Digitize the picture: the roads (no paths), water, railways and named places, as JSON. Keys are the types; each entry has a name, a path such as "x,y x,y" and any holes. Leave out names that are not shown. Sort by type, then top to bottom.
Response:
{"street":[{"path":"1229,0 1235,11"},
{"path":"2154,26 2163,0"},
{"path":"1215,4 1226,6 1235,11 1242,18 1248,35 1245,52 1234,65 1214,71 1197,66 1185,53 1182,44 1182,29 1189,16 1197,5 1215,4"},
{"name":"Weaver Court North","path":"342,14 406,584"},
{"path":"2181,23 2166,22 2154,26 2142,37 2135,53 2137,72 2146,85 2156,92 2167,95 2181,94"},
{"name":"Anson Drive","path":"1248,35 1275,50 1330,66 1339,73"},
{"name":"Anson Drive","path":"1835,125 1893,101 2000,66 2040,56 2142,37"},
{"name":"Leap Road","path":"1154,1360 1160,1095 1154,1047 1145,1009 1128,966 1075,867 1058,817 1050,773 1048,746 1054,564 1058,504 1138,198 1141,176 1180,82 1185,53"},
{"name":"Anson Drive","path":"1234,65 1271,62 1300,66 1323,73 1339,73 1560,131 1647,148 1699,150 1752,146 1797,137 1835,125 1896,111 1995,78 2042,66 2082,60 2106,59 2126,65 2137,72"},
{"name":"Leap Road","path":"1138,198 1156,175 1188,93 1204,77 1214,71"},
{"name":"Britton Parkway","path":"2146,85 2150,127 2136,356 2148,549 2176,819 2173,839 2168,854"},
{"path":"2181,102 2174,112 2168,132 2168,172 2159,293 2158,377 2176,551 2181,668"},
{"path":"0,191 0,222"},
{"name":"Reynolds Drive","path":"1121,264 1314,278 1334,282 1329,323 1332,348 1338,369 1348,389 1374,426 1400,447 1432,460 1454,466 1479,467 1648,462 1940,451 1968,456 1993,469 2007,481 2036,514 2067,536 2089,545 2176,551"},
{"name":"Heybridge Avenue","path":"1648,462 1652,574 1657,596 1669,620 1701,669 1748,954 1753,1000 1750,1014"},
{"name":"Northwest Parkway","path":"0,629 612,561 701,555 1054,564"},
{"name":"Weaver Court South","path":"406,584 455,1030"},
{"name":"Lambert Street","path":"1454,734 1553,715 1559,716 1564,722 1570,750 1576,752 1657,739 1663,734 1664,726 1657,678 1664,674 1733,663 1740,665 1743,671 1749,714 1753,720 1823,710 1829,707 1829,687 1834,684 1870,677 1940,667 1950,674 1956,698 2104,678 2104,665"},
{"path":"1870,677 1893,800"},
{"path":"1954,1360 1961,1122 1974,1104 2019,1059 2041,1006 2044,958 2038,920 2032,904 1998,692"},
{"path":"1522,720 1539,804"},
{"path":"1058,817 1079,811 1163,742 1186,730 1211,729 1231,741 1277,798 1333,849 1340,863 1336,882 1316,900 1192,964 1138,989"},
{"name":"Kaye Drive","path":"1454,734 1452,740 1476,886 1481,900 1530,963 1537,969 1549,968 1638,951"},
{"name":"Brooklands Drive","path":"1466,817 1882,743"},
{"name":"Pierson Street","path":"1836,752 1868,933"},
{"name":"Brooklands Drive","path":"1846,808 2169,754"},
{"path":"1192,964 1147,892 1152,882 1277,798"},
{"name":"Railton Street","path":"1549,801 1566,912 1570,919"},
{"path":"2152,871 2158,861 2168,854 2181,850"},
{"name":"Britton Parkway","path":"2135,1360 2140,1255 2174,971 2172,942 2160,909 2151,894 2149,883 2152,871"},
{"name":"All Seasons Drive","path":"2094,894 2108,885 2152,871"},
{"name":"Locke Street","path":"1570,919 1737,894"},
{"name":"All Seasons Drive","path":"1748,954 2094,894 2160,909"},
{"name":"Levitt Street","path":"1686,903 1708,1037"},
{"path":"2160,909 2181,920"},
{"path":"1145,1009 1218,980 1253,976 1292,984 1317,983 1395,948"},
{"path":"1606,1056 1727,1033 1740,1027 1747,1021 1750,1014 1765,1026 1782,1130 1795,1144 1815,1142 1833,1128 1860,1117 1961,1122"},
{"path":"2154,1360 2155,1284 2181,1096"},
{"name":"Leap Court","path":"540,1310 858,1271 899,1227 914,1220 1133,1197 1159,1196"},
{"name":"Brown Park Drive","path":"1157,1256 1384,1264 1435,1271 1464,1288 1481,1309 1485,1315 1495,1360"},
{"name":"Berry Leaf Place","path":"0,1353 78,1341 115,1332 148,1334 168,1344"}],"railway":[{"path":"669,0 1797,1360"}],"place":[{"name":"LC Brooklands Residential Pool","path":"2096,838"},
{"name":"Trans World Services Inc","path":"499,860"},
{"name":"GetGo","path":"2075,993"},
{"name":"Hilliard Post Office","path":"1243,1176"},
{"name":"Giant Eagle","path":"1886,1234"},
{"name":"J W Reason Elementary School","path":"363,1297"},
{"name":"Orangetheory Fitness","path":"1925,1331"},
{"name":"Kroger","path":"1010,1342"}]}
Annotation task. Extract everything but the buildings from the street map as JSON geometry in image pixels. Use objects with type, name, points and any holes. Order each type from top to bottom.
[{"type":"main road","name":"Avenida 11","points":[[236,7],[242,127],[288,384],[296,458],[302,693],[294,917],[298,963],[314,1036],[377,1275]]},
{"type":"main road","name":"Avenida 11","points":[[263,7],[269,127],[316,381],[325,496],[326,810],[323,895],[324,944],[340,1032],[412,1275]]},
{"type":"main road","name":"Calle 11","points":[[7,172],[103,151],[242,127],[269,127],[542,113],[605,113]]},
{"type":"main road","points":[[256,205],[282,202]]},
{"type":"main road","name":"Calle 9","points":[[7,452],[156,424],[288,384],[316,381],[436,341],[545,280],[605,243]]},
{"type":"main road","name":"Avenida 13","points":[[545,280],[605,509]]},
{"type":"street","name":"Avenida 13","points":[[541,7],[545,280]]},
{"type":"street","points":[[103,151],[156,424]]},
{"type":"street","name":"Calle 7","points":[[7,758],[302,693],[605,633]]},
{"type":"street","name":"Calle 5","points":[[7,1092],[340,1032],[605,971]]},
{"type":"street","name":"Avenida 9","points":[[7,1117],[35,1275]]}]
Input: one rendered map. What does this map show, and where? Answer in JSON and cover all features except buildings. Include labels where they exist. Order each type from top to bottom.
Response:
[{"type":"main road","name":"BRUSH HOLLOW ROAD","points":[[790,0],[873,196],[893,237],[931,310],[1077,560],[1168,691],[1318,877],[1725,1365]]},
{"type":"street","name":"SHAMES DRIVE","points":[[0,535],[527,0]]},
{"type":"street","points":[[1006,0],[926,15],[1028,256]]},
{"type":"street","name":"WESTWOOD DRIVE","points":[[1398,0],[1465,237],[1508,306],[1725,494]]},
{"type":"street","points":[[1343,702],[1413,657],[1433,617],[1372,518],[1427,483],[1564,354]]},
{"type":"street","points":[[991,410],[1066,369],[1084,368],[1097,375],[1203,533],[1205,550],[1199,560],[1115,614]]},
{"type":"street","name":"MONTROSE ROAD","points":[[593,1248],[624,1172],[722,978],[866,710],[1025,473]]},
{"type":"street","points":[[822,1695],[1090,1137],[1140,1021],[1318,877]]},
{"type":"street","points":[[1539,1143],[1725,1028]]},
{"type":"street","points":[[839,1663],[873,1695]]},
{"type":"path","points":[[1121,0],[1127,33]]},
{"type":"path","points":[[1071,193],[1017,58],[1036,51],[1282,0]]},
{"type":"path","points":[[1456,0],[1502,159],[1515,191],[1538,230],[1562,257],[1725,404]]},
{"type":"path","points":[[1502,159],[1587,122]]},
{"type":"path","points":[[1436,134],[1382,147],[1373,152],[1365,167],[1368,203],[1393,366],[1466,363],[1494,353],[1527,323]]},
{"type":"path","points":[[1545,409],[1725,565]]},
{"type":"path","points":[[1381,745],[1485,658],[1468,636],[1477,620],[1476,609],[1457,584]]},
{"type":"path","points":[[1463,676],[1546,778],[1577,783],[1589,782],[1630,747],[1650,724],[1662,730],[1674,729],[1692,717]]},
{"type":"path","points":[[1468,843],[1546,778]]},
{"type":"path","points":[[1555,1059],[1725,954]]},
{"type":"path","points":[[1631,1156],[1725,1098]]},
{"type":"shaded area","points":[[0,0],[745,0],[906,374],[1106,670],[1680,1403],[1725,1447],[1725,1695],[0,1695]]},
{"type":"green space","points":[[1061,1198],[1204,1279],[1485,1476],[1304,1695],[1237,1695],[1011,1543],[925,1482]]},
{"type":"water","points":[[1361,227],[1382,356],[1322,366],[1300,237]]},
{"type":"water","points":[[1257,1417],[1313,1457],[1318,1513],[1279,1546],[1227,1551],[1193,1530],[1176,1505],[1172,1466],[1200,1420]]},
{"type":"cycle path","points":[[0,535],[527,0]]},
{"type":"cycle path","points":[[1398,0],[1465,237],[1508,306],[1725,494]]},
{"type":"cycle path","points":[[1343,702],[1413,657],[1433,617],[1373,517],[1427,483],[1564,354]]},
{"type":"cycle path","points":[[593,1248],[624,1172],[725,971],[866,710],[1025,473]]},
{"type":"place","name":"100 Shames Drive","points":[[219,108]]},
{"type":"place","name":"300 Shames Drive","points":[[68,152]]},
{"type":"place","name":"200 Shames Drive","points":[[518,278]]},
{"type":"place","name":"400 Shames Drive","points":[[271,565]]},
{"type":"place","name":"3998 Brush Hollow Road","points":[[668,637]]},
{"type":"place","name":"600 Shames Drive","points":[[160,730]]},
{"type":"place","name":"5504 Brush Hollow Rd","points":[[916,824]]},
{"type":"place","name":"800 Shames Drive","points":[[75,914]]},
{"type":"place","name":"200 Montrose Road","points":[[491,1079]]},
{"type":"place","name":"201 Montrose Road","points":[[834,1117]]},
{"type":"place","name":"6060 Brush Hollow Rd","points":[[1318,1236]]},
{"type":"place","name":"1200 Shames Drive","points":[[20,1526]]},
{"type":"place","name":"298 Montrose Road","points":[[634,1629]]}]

┄┄┄┄┄┄

AIM OF THE TASK: Would you copy each line of the records that contains "Leap"?

ANSWER BOX:
{"name":"Leap Road","path":"1154,1360 1160,1095 1154,1047 1145,1009 1128,966 1075,867 1058,817 1050,773 1048,746 1054,564 1058,504 1138,198 1141,176 1180,82 1185,53"},
{"name":"Leap Road","path":"1138,198 1156,175 1188,93 1204,77 1214,71"},
{"name":"Leap Court","path":"540,1310 858,1271 899,1227 914,1220 1133,1197 1159,1196"},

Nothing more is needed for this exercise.